Will the thousands of Singaporeans who have eagerly embraced the world of Android boxes care about digital pictures and sound from Mediacorp? Who knows. There’s a lot of griping in the industry about the negative impact of the lively trade in Android boxes, but no one seems to be doing much that’s having an impact. We hear there’s activity behind the scenes that may result in action. For now, at the tail end of 2017, what is glaringly obvious is that the Android-box trade is out and proud in malls all over the city-state, offering access to movies, drama, TV series, sports, news, documentary and kids content for a one-time fee of S$200/US$148. So that’s happening.
Elsewhere in Singapore, the industry moves into the new year wondering who’s going to take the reigns of telco/pay-TV platform StarHub when chief executive Tan Tong Hai exits at the end of April 2018 after nine years. The company, which announced Tan’s departure in the middle of November, said a global hunt had been launched. Whoever takes over will have to deal with a pay-TV base that shed over 30,000 subscribers in the first nine months of 2017, entering the last quarter of the year with 467,000 pay-TV subs (10,000 less than end June, when it reported 477,000 and 20,000 fewer than at the end of March, when the figure reported was 487,000). Subs numbers started dipped below the 500,000 mark towards the end of 2016, closing last year at 498,000. Pay-TV ARPU is flat at S$51/US$38 (Q3 2017).
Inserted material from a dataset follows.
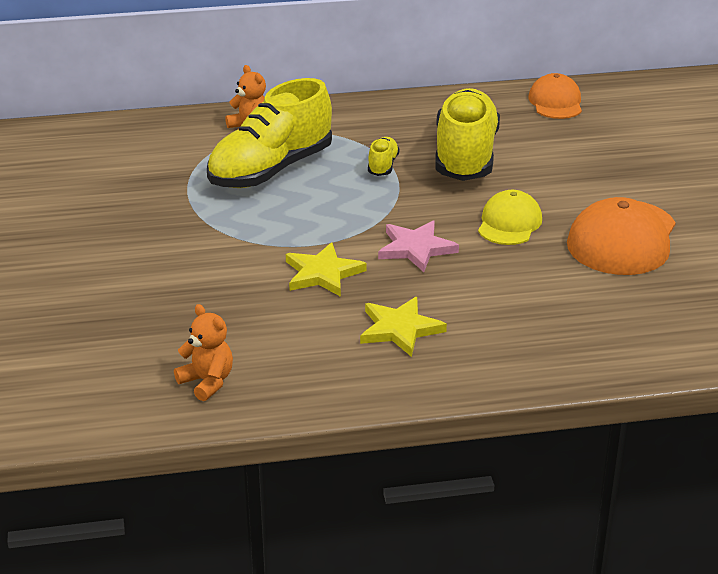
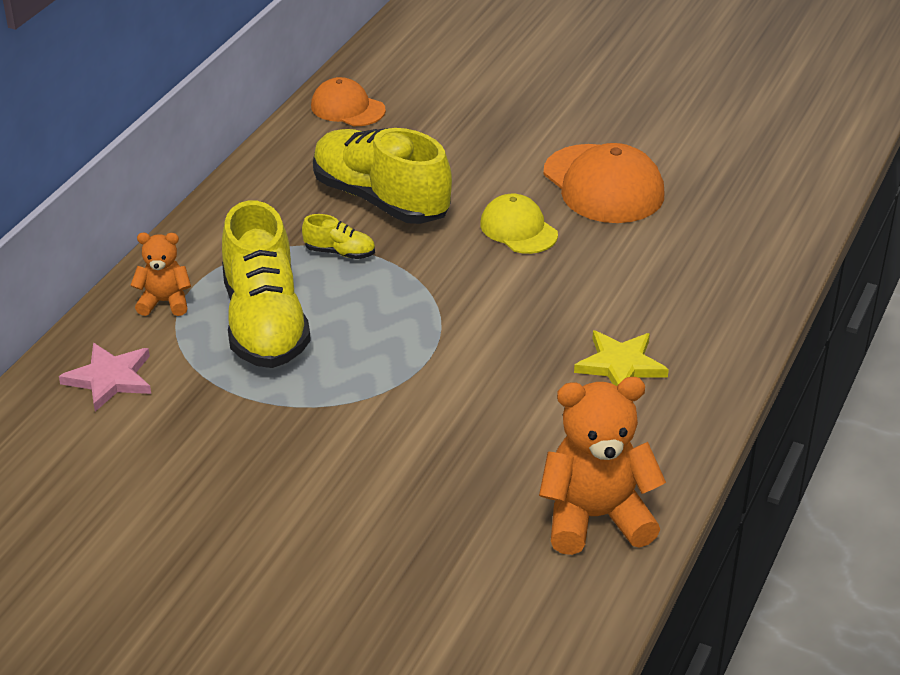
camera: 55 degrees left, 5 degrees up
(207, 382) = (595, 517): orange teddy bear -> orange teddy bear, size x1.81
(322, 273) = (487, 371): yellow star -> none
(383, 166) = (340, 252): yellow shoe -> yellow shoe turned 150 degrees clockwise
(416, 248) = (503, 298): pink star -> pink star (110, 379)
Singtel, meanwhile, is experimenting with aggregator app Cast, a mobile platform that offers everything from PCCW’s Korean-focused streaming service viu, FOX Networks Group’s FOX+, Singtel/Sony/Warner joint venture HOOQ, Malaysian services tonton (Media Prime) and Tribe (Astro), on various contract/no-contract terms.
Although it has not said anything yet, signs are that the telco might be considering some sort of merger between Cast and its other mobile product, Singtel TV Go (hint: traditional channel thumbnails, including HITS, Warner TV, Sony GEM, Sony ONE, Turner’s Oh!K, Celestial Tiger Entertainment’s cHK, National Geographic and others were on the Cast app in November). What is clear that the telco is starting to back away from its insistence on a 12-month contract lock in. Cast is offering no-contract monthly options for, among other packs, a skinny variety bundle of 26 linear streaming channels for S$14.90/US$11 a month. This puts the channels pack 36% higher than Netflix’s S$10.98/US$8. The 16-channel Asian pack, also offered with a nocontract option, is similarly priced.
Whatever they’re doing, right or wrong, something seems to be working for Singtel, which says sign-ups to the two apps – Cast and Singtel TV GO – increased by 19,000 in the three months to end September. The two apps now have 86,000 customers. Usage details have not been disclosed. StarHub has its own everywhere platform, StarHub Go, which is mostly linked to traditional pay-TV subscriptions but also offers standalone mobile only products. It’s this space that we’ll be watching most closely in 2018.